» **WORK TO BE COMPLETED**
Beginning with the line that contains "03 9508 6000", repeat each line exactly through the end of the listing below. Pictures stay out.

» **AVAILABLE DATA**
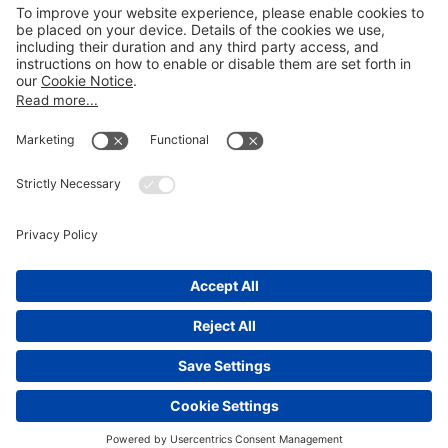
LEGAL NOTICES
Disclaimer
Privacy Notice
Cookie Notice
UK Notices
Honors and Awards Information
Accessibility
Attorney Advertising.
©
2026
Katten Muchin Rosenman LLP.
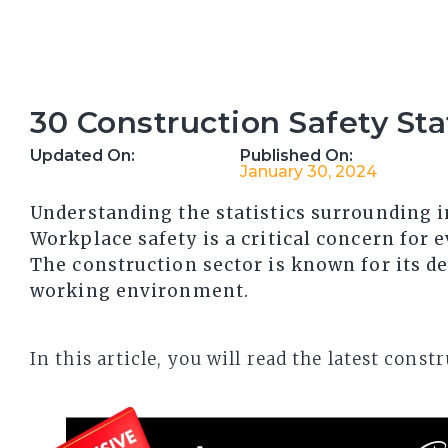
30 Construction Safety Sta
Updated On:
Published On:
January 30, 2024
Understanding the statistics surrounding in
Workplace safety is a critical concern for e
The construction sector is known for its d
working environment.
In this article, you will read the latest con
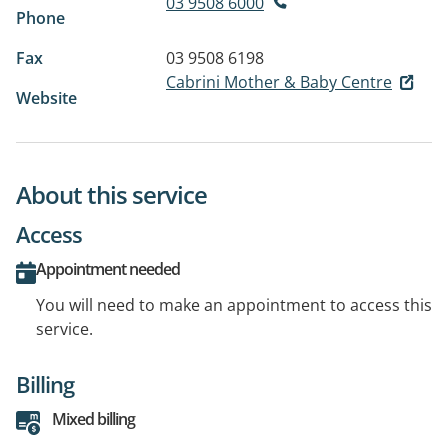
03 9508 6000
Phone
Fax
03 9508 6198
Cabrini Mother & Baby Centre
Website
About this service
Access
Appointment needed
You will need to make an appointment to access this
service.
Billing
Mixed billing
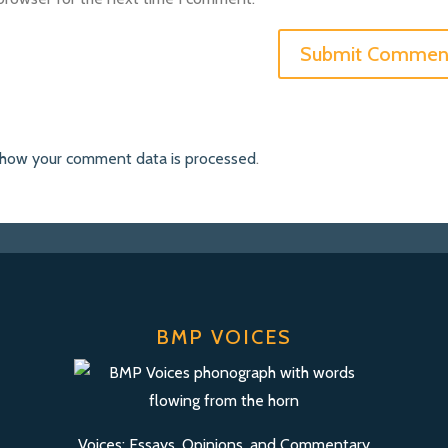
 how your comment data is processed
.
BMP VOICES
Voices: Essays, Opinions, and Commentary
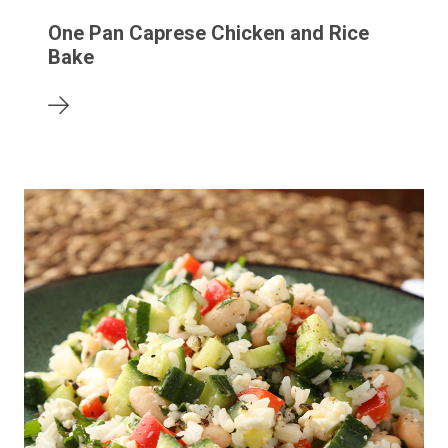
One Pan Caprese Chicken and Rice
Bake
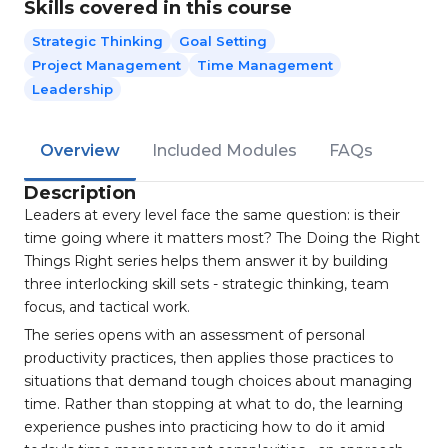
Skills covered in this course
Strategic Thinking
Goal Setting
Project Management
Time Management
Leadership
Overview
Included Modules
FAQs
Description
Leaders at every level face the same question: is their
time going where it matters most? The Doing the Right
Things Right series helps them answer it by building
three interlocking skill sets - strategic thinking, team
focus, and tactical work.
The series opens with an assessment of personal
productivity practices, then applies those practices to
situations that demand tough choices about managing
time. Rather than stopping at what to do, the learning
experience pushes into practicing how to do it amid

» **EXPECTED OUTPUT**
03 9508 6000
Phone
Fax
03 9508 6198
Cabrini Mother & Baby Centre
Website
About this service
Access
Appointment needed
You will need to make an appointment to access this
service.
Billing
Mixed billing
 how your comment data is processed
.
BMP VOICES
Voices: Essays, Opinions, and Commentary
One Pan Caprese Chicken and Rice
Bake
Skills covered in this course
Strategic Thinking
Goal Setting
Project Management
Time Management
Leadership
Overview
Included Modules
FAQs
Description
Leaders at every level face the same question: is their
time going where it matters most? The Doing the Right
Things Right series helps them answer it by building
three interlocking skill sets - strategic thinking, team
focus, and tactical work.
The series opens with an assessment of personal
productivity practices, then applies those practices to
situations that demand tough choices about managing
time. Rather than stopping at what to do, the learning
experience pushes into practicing how to do it amid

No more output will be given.